ARTICLE:
--- Begin ---
Ben Dart: Well, Yes. I used to work for an industrial robotics company, and that was six or seven years ago. And at that time, fully collaborative robots were very few and far between and not particularly well-thought-out. At that time, if you walked into a room and saw people just swarming around these robot arms, we're talking about the Shadow Robot with the hands. The hands were connected to Universal Robotics, six-degree-of-freedom, industrial robot arms. And there was a time where it's inconceivable that you would just be walking around and interacting with these robots without safety cages and cutoff switches and all this sort of stuff. And now almost every stand, well not almost, a huge percentage of the stands had just running collaborative robots, which is super cool.
Roland Meertens: Yes, there were so many robots just walking also through the audience. I think we saw one incident where robots just somehow didn't respond anymore to things and just kept walking.
Ben Dart: Yes, it cleaned up a catering stand.
Roland Meertens: Yes.
Ben Dart: Took it with it. It was hungry, hungry robot.
Free roaming robots [04:40]
Roland Meertens: But it was also very tiny robot, so it couldn't really do a lot of damage. But besides that, the larger robots, they're all just roaming freely through the audience.
Ben Dart: Yes, couple of wheeled robotics, as well. We played with a balancing wheeled robotic that can shift and balance its weight, and that was also extremely cool.
Roland Meertens: And also there we asked them, "Can we try it? Can you hand us the controller?" And they just immediately gave it to us and we didn't get a whole safety briefing. They just told us "This is forward, this is backwards."
Ben Dart: Takes a little bit of trust, but I think that you've got a lot of people that are enthusiastic but serious about-
Roland Meertens: But does that mean that we will see these robots now more often on the work floor. Do you think your colleagues will start using telepresence robots all day or?
Ben Dart: I think there's a long way to go before we get to that. I talked to each of these prospective telepresence robotics companies and the business case was commonly for giving to research organizations rather than for companies to use for specific teleoperation purposes. It was quite interesting because, at least for me, I didn't realize there was such a huge market for research organizations, but there is. The people are doing some crazy things with these robots. When I was talking with the Shadow Robotics guy about this, he was basically talking about a large quantity of his customers, they provide an API endpoint, want to try and integrate some ML into this, some sort of AI process to do something. We didn't elaborate that on too much, but I think that that's going to be interesting with whether or not they go deeper into this with having these machines rather than being telepresence-controlled, being controlled to do some repetitive tasks or something like that.
Roland Meertens: And even for a telepresence, I can imagine that it will be a thing where, for some simple jobs or if you want to talk to a coworker at work, it'll be easier to just drive some robots to them instead of sending them a Slack message. You can immediately physically poke them.
Ben Dart: Now you can tap them on the shoulder or accidentally crush their collarbone.
Roland Meertens: That could happen depending on which robots you're using. Yes, I think then the smaller robots we tried are definitely better than the massive robot we tried. I think actually last year at ICRA, a friend of me couldn't attend, so she logged into a telepresence robot and then drove behind me so she could also talk to the people at their conference floor. And at some point, I logged into a different telepresence robot so we could talk to each other over two different telepresence robots. That was quite a good moment.
Ben Dart: What an interesting concept. We didn't see too many of the traditional... Because there are several companies doing traditional telepresence where it's just a robot with a screen on wheels that you can pilot from a web browser or something.
--- End ---
REQUIRED TASK 1:
Copy the records beginning with the line that contains "part at (27, 52): present -> none" and continuing through the line that contains "line at (114, 96): none -> present", without changing them.
The text and the records were taken from unrelated sources.

EXTRACTED MATERIAL:
--- Begin ---
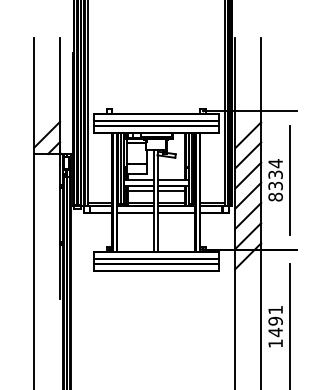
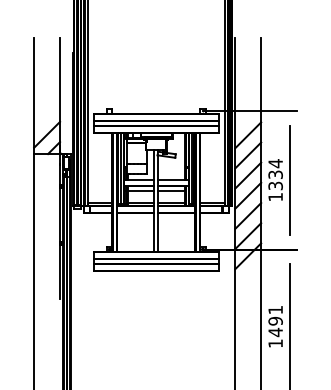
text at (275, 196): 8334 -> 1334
--- End ---
--- Begin ---
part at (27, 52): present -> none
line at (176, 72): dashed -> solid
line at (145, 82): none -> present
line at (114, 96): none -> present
--- End ---
REQUIRED TASK 2:
Decide whether each statement agrees with the conversation about robots. For each, answer yes or no and quote the words from the conversation that settle it.
(a) Ben Dart once worked for an industrial robotics company.
(b) When they asked for the controller to try a robot, they were given a full safety briefing first.
(c) At ICRA last year, a friend of Roland Meertens who could not attend used a telepresence robot instead.

TASK OUTPUT 1:
part at (27, 52): present -> none
line at (176, 72): dashed -> solid
line at (145, 82): none -> present
line at (114, 96): none -> present

TASK OUTPUT 2:
(a) Yes: "I used to work for an industrial robotics company"
(b) No: "we didn't get a whole safety briefing"
(c) Yes: "a friend of me couldn't attend, so she logged into a telepresence robot"